その記事の冒頭には、「ルーティン化した仕事や生活スタイルが続いて先入観が強化されると、人間の注意力は低下し、新しい変化を見過ごしやすく」なると書かれていた。

 

たしかに、同じことを繰り返している状況が続けば、そこで偶然に起こった、ちょっとした変化などにまったく気付かないでいることは、誰しも経験があると思う。

 

特に現在は、脳の中で「検索」という行為を行うことが「私たちの日常」になっている、とも書かれていた。

 

情報が溢れ返っている状態だから、「『あらかじめ自分に必要だとわかっている情報』だけを素早く読み取るという行為」が日常化しているというのだ。

 

むしろそういう人の方が〝有能な人〟だと判断されているだろう。情報検索型人間とでも呼べばいいだろうか。

 

自分が物事を自力で考え抜くよりも、より多くの情報を検索し、それらをつなぎ合わせて素早く判断ができる人、と言っても良いだろう。

 

これでは「何の先入観も持たず、眼の前の事物・事象をありのままに理解する『観察』が入る余地」がないと神田さんは言われる。その通りだと思う。

 

「なんらかの理由で眼が見えない人のほうが鋭い知覚を有するケース」が出て来るとも。だから「視覚に依存する健常者のほうが、よく世界が見えていないという逆説的な事態」が起こり得ると言う。
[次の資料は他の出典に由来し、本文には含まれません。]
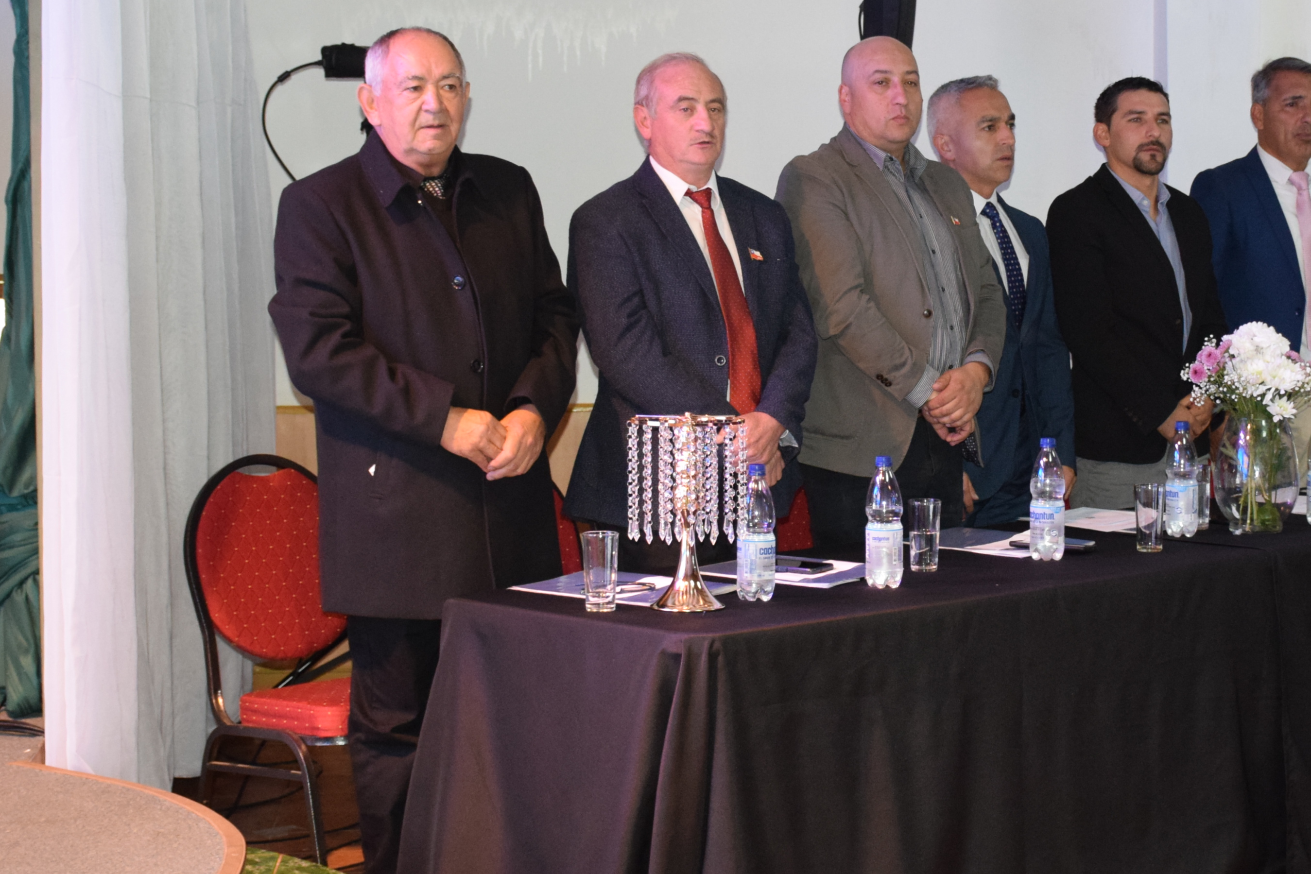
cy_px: 368
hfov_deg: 25.1
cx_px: 975
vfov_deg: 17.1
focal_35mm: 80
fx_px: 2913
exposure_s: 1/60
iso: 2000
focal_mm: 32
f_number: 4
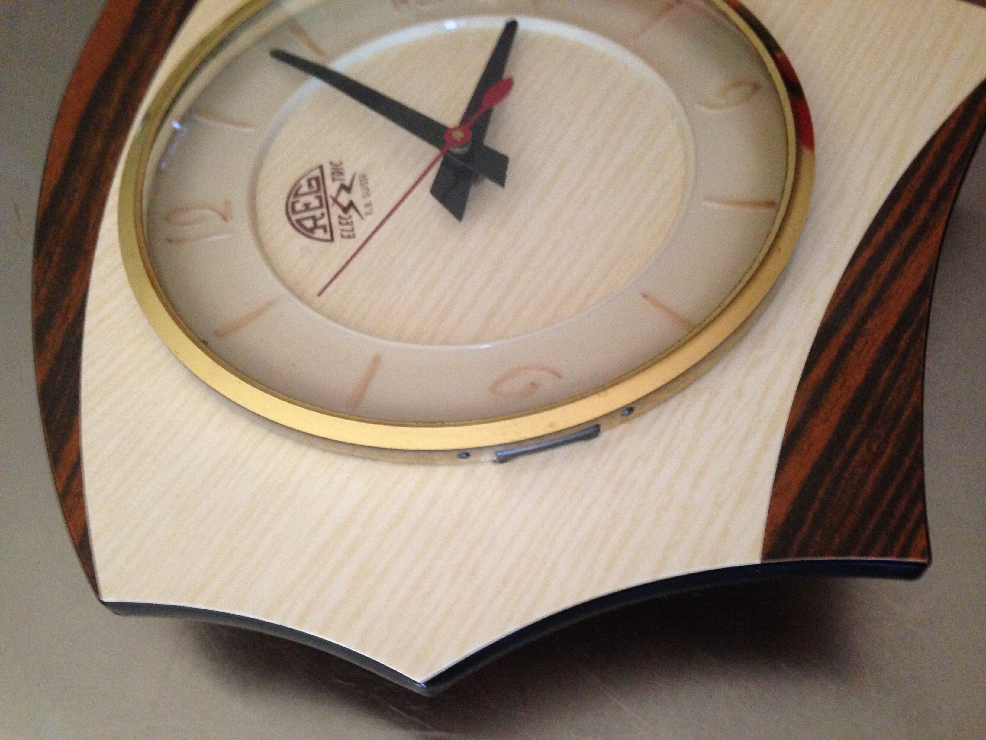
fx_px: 940
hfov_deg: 55.4
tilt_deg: -56.8
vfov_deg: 42.9
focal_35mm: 33
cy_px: 370
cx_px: 493
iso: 400
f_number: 2.4
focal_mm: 4.12
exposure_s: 1/20
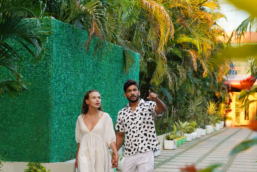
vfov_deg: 15.8
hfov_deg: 23.6
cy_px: 120
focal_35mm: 86
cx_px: 136
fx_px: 614
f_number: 3.5
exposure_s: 1/160
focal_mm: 50
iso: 400
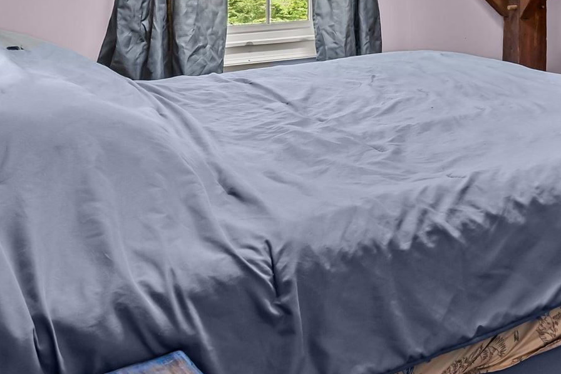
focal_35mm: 48
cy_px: -60
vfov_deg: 25.5
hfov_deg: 33.8
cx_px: 664
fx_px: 748
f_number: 9
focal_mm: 14
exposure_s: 1.3
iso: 400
耳が痛い指摘だと思う。

 

こうした事態を解消するために、「その絵についての知識があったとしても、それはいったん脇に置いて、視覚的エビデンスだけで絵を解いていくようなつもりで」絵画を鑑賞することを勧めておられた。

 

絵画の細部にまで入り込んで、じっくりと鑑賞と言うか、観察をすることで見えてくるものがある。こうしたことを習慣付ければ、「見る」という行為が変わって来るということだ。

 

その結果、「ほかの人たちが見逃しているものが、見えて/観えていると感じる」ようになってくると説明されていた。

 

普段から〝見えている〟ことをぼんやりとスルーしてしまうのではなく、時には目を凝らして〝見つめる〟と言う行為を行うことがポイントのように思う。

 

これが最初に書いた、「人は自分が〝見たい〟と思うもの以外は、〝見えて〟いてもその実は〝見て〟いない」ということなのだろう。

 

実は昨日、ある知人が自動車を止めていたコイン・パーキングに、所用を終えて戻ったところ、自動車が見当たらないということが起こった。

 

ご本人はそのコイン・パーキングに止めたと思ってはいたものの、これはおかしいと思って付近のコイン・パーキングを何カ所も回ってみたという。だが見つからない。

 

盗難の可能性もあるからと、とりあえず警察にも届け出て、今日あらためて止めたと思われるコイン・パーキングから範囲を広げて探したところ、自分が思っていた場所とは異なるところにあったらしい。

 

自分では〝ここに止めた〟という場所に対する思い込みと、周囲を〝見ている〟つもりでも、実は〝見えている〟だけだったという見本のような出来事だった。

 

それこそ昼間に、コイン・パーキングから堂々と盗み出すことも難しいだろう。結局は、この記事にあったように〝見えている〟ことと〝見る〟ことの差だと思う。

 

高齢者であれば、こうしたことは他人事とは思えない。私も、時としてやりがちなことだけに、この記事は心にとめておこうと思う。